Extrait:
* * * * * * * * *
1. Mme Christine Hennion, Députée de la troisième circonscription des Hauts-de-Seine ; 2. Mme Marie-Pierre Limoge, première adjointe au Maire de Courbevoie ; 3. M. Jean Spiri, Adjoint au Maire de Courbevoie.

L’événement était organisé par le think tank Atelier Europe. Environ soixante-dix personnes étaient présentes.

Aymeric Bourdin, Président de l’Atelier Europe

BILAN DU PREMIER TEMPS D’ECHANGE :

Les huit groupes formés ont discuté pendant quinze minutes de la question « Que fait l’Europe pour moi ? ». À l’issu de ce temps d’échange chaque table a présenté, sous diverses formes (liste, petit discours, etc), ses conclusions. Voici la restitution de ces discussions.

À noter que parfois certains points peuvent se recouper. Ces possibles répétitions ont été volontairement conservées afin de souligner l’importance de certains éléments pour les citoyens.


GROUPE 1

Le premier groupe a opté pour un discours plutôt succinct, via lequel la porte-parole désignée a expliqué que les échanges avaient surtout révélé de nombreux points positifs. La table s’était accordée à dire que l’Europe et l’UE en particulier apportait beaucoup au quotidien, tel qu’une monnaie unique ou une liberté de circulation.
* * * * * * * * *
Données extraites:
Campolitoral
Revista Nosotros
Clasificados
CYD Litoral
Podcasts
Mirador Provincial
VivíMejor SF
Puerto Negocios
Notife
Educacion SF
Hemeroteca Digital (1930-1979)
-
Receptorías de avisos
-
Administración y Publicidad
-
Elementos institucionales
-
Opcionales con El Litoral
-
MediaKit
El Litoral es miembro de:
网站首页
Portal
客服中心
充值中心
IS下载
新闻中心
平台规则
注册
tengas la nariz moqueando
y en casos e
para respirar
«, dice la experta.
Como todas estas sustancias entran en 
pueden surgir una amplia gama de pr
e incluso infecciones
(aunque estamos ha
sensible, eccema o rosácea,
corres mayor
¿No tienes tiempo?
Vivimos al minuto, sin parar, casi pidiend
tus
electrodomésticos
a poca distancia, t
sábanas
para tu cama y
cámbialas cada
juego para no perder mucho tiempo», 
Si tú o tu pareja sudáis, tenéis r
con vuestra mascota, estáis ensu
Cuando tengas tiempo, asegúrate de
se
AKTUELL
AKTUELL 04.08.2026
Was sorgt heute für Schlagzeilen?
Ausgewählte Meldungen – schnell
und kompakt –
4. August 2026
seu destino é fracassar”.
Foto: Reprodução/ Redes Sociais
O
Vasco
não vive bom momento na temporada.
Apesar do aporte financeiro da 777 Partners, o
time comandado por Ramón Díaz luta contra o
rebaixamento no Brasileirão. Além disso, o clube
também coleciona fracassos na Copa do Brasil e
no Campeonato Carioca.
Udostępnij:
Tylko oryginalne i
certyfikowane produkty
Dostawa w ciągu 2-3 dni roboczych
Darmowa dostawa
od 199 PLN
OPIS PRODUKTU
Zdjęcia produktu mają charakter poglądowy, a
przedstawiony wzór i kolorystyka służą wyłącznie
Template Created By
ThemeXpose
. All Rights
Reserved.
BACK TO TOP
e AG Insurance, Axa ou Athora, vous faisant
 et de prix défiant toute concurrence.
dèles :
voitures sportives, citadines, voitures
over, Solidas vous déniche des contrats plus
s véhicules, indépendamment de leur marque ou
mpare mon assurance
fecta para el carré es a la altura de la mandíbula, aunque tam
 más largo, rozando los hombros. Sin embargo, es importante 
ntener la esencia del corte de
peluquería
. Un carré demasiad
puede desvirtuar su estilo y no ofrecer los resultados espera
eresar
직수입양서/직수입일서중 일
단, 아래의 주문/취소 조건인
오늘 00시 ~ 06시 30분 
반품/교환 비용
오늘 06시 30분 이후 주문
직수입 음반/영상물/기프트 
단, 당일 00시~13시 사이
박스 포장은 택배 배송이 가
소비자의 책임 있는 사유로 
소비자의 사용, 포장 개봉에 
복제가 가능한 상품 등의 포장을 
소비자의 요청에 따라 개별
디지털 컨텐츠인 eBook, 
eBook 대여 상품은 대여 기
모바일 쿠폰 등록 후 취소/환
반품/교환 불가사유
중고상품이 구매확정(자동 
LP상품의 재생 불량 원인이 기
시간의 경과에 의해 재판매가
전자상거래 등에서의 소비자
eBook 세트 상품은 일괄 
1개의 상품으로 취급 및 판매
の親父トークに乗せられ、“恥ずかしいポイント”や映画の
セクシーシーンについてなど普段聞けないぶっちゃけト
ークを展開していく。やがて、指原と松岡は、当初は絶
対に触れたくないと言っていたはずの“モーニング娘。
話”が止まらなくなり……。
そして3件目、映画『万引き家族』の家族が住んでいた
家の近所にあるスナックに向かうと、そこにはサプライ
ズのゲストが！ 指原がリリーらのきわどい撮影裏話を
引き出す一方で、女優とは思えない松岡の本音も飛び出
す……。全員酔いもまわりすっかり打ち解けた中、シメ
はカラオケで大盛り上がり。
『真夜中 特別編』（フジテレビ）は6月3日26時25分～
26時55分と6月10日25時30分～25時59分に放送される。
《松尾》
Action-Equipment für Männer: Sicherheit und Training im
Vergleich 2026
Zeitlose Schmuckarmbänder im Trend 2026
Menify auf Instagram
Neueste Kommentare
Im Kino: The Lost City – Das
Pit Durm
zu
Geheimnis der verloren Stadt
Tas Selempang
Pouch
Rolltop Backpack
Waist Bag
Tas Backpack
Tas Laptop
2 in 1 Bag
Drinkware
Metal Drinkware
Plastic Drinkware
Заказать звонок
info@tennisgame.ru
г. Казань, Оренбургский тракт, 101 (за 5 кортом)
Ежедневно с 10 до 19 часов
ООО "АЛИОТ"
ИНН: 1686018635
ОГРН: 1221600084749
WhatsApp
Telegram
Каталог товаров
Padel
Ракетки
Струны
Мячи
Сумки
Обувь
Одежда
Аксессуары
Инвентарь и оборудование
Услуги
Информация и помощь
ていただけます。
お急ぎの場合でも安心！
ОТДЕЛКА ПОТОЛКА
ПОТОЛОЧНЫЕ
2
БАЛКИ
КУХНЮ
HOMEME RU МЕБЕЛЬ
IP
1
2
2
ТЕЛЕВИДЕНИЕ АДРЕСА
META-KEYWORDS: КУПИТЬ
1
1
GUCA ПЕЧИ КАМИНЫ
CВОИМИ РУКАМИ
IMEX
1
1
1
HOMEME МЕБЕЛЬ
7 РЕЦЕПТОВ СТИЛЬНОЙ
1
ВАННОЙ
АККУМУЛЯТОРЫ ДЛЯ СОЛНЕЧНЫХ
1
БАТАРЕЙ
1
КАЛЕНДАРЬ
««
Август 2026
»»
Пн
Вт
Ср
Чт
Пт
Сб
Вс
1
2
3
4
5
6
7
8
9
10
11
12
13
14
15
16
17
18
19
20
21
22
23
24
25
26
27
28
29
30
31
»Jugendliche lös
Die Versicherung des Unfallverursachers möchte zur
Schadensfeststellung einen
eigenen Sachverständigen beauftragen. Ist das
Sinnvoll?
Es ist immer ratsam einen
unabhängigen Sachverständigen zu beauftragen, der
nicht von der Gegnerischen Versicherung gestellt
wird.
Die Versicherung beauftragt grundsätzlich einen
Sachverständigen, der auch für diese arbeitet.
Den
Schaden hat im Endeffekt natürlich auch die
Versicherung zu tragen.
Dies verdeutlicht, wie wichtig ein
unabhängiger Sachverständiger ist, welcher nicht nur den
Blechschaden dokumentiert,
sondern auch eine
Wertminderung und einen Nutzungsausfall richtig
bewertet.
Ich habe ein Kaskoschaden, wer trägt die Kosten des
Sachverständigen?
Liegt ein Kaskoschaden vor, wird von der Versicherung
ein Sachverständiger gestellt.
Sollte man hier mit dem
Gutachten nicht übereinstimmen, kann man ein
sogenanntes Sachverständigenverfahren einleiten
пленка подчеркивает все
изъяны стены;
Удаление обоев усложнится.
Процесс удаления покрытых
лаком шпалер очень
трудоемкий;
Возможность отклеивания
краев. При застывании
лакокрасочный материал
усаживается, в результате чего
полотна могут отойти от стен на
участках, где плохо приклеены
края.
* * * * * * * * *
Exercices:
A. Résumez en deux phrases l'extrait sur le débat consacré à l'Europe.
B. Poursuivez l'extrait sur le débat consacré à l'Europe à partir de l'endroit où il s'arrête.
Les lignes forment un ensemble à part, distinct de l'extrait.

Résultats par exercice:
A. Organisé par le think tank Atelier Europe devant environ soixante-dix personnes, l'événement a réparti les participants en huit groupes, qui ont discuté quinze minutes de la question « Que fait l'Europe pour moi ? » avant de présenter leurs conclusions. Le premier groupe a surtout relevé des points positifs et a estimé que l'Europe, et l'UE en particulier, apporte beaucoup au quotidien, par exemple une monnaie unique ou la liberté de circulation.

B.
Cependant, la porte-parole a souligné que beaucoup de craintes avaient ensuite émané du débat : comprendre ce que l’Europe nous apporte au quotidien amènerait inéluctablement à soulever des craintes. Pour cela une recommandation a été formulée : afin d’apaiser ces craintes et réticences il conviendrait d’expliquer au citoyen, de rendre certains débats européens moins obscurs. Cela passerait par une simplification.

GROUPE 2

Le deuxième groupe a opté pour une liste de tous les avantages relatifs à la citoyenneté européenne.

Voici la liste exhaustive des points énoncés : Le programme Erasmus pour les étudiants de second cycle ; La possibilité de circuler librement au sein de l’espace Schengen sans visa ; Liée au point précédent, la détention du passeport européen ; La monnaie unique pour 19 Etats membres ; La possibilité pour un citoyen d’un autre Etat membre de l’UE résidant dans un autre état que son Etat d’origine, de participer aux élections municipales, ainsi qu’aux élections européennes ; L’homologation des diplômes universitaires, via le système commun dit des ECTS (European Credit Transfer Scale) ; La carte européenne de sécurité sociale ; L’harmonisation des coûts de communications téléphoniques (free roaming) ; Les différentes normes des objets entourant notre quotidien et qui nous défendent de la concurrence déloyale, notamment chinoise ; Le soutien apporté à l’agriculture via la Politique Agricole Commune (PAC) ; La négociation de traités commerciaux de libre échange : notable via le large choix de produits offert aux consommateurs européens ;  La communautarisation du réseau électrique ; les subventions européennes dans divers secteurs ; Le droit européen et les cours offertes aux citoyens : la Cour de justice de l’UE (CJUE) et la Cours européenne des droits de l’homme (CEDH).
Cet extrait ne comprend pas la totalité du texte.